Suicide                                               :           269,206

Traffic fatalities                               :           338,715

HIV/AIDS                                          :           421,808

Alcohol                                              :           627,571

Smoking                                            :           1,254,352

Cancer                                               :           2,060730

Hunger                                               :           2,806,314

Abortion                                            :           10,665,130

Makes you think, doesn’t it? These figures came from Lifeline Childrens’ Services and I know nothing about them but the figures sound correct and I am sure they can be verified if anyone has the time.

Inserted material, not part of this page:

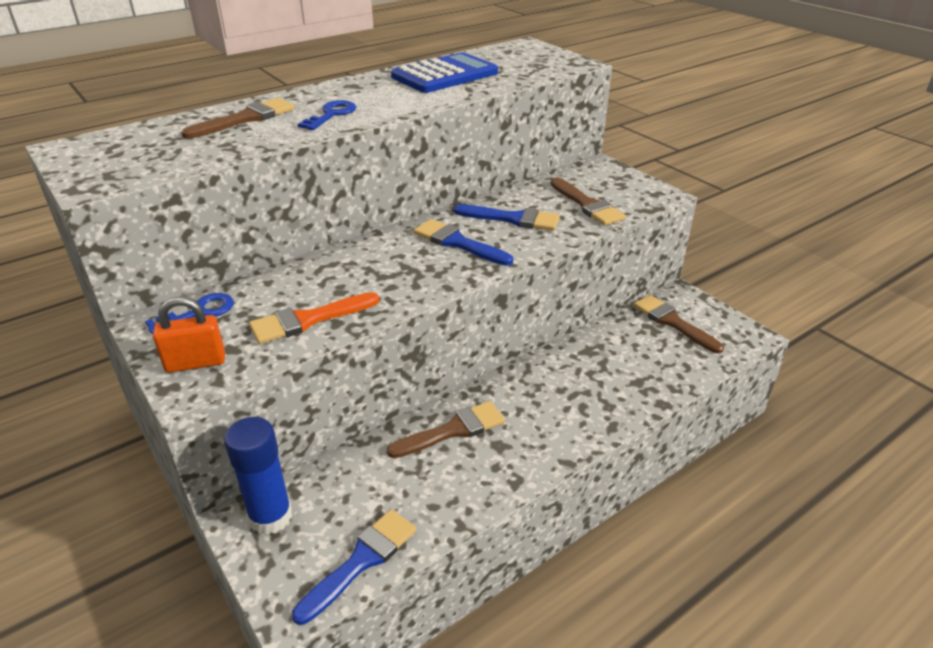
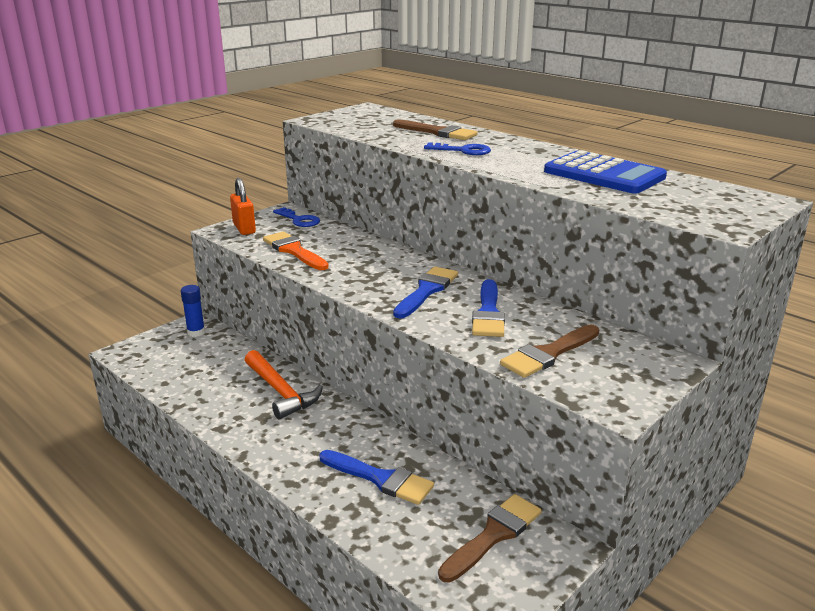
camera: 80 degrees right, 10 degrees down
blue glue stick [224,417,292,535] -> blue glue stick [181,285,205,337], size x0.61
blue brush [292,509,416,625] -> blue brush moved to [319,450,434,505]
brown brush [387,401,505,458] -> orange hammer [245,350,323,419]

Back in Zimbabwe, Parliament is considering introducing birth control measures to address the ballooning elephant population in the country.

Zimbabwe has a total of about one hundred thousand elephants which authorities are struggling to manage. Selling the elephants is no longer viable due to the ban imposed by the Convention on International Trade in Endangered Species of Wild Fauna and Flora – the idiotic CITES.

The suggestion to have birth control measures was made by the Parliamentary Portfolio Committee on Environment, chaired by Concillia Chinanzvavana after considering a number of issues including the destruction of the environment by elephants. Part of the committee’s report reads:

Contraception is a method which can be used to control the explosive growth of the elephant population…

Contraception can slow down or stop an elephant population’s growth rate, though it does not actually reduce the number of elephants in already overpopulated areas such as Hwange National Park. Community leaders in Hwange are also complaining that they are not benefitting from wildlife proceeds.

Zimbabwe used to sell elephants to other countries including China and that was banned following protests by animal rights activists after reports of animal abuse.

Well, I can assure these esteemed politicians that birth control measures of various types have been tried on elephants through most of Southern Africa and are either prohibitively costly or just don’t work.

A far better scheme would be to apply birth control measures to the ever increasing human population in Zimbabwe. For all my scepticism about the Covid 19 bug, I am sure it is Nature’s way of trying to control the spread of humanity. If some control is not forced on people, the world will soon have a population of ten billion people.

There is not enough space for such a population and it seems inevitable that they will kill everything off before succumbing to starvation themselves.

And on that gloomy note, I am going outside to enjoy the sunshine – while I can!